• **Job item**
Reproduce only the lines from the line containing "X191770000Y-146050000D01*" to the end of the entries below, including both of those lines.

-- Data to use follows --

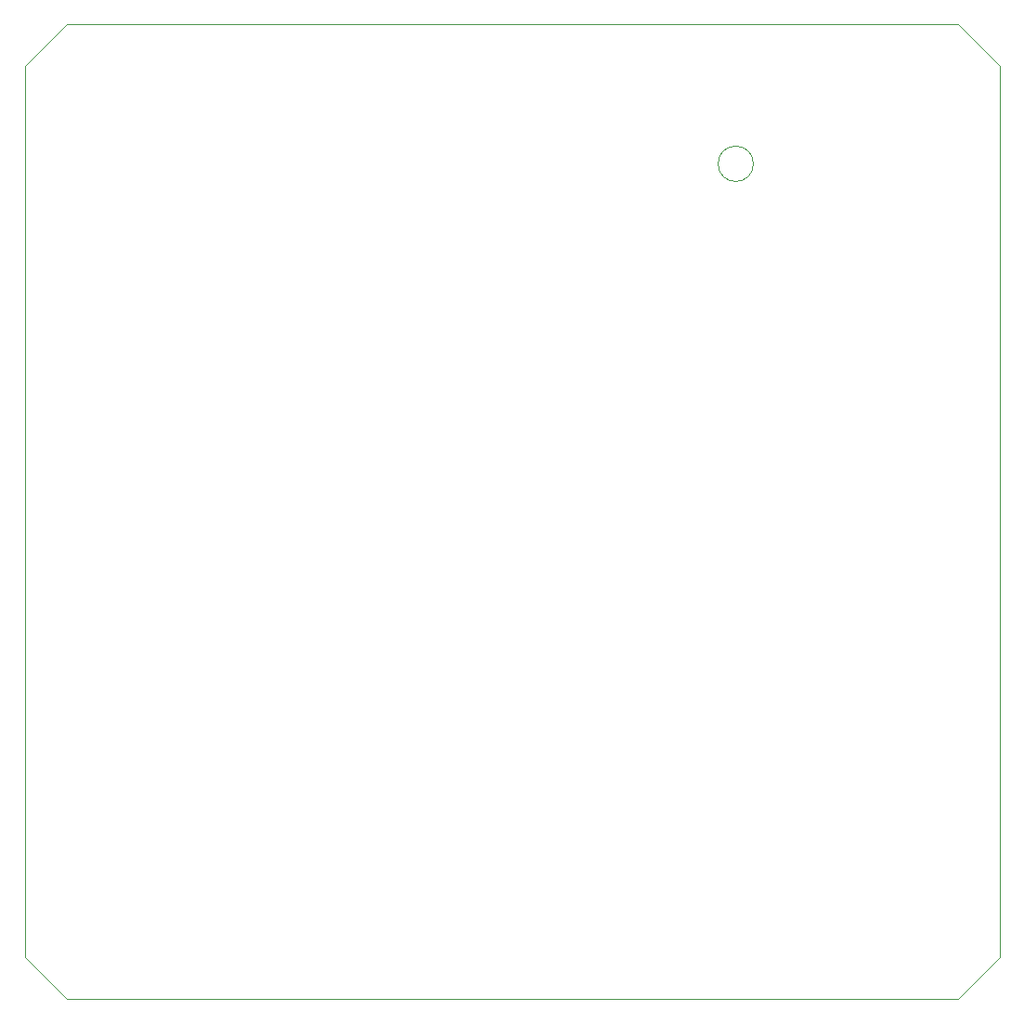
<source format=gbr>
%TF.GenerationSoftware,KiCad,Pcbnew,(5.1.10)-1*%
%TF.CreationDate,2021-12-09T15:29:57+01:00*%
%TF.ProjectId,flight controller,666c6967-6874-4206-936f-6e74726f6c6c,rev?*%
%TF.SameCoordinates,Original*%
%TF.FileFunction,Profile,NP*%
%FSLAX46Y46*%
G04 Gerber Fmt 4.6, Leading zero omitted, Abs format (unit mm)*
G04 Created by KiCad (PCBNEW (5.1.10)-1) date 2021-12-09 15:29:57*
%MOMM*%
%LPD*%
G01*
G04 APERTURE LIST*
%TA.AperFunction,Profile*%
%ADD10C,0.050000*%
%TD*%
G04 APERTURE END LIST*
D10*
X110490000Y-57150000D02*
X106680000Y-60960000D01*
X195580000Y-60960000D02*
X191770000Y-57150000D01*
X195580000Y-142240000D02*
X191770000Y-146050000D01*
X110490000Y-146050000D02*
X106680000Y-142240000D01*
X191770000Y-146050000D02*
X110490000Y-146050000D01*
X191770000Y-57150000D02*
X110490000Y-57150000D01*
X173138874Y-69850000D02*
G75*
G03*
X173138874Y-69850000I-1606437J0D01*
G01*
X195580000Y-60960000D02*
X195580000Y-142240000D01*
X106680000Y-60960000D02*
X106680000Y-142240000D01*
M02*

</source>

-- Data to use concluded --

• **Solution for this problem**
X191770000Y-146050000D01*
X110490000Y-146050000D02*
X106680000Y-142240000D01*
X191770000Y-146050000D02*
X110490000Y-146050000D01*
X191770000Y-57150000D02*
X110490000Y-57150000D01*
X173138874Y-69850000D02*
G75*
G03*
X173138874Y-69850000I-1606437J0D01*
G01*
X195580000Y-60960000D02*
X195580000Y-142240000D01*
X106680000Y-60960000D02*
X106680000Y-142240000D01*
M02*

</source>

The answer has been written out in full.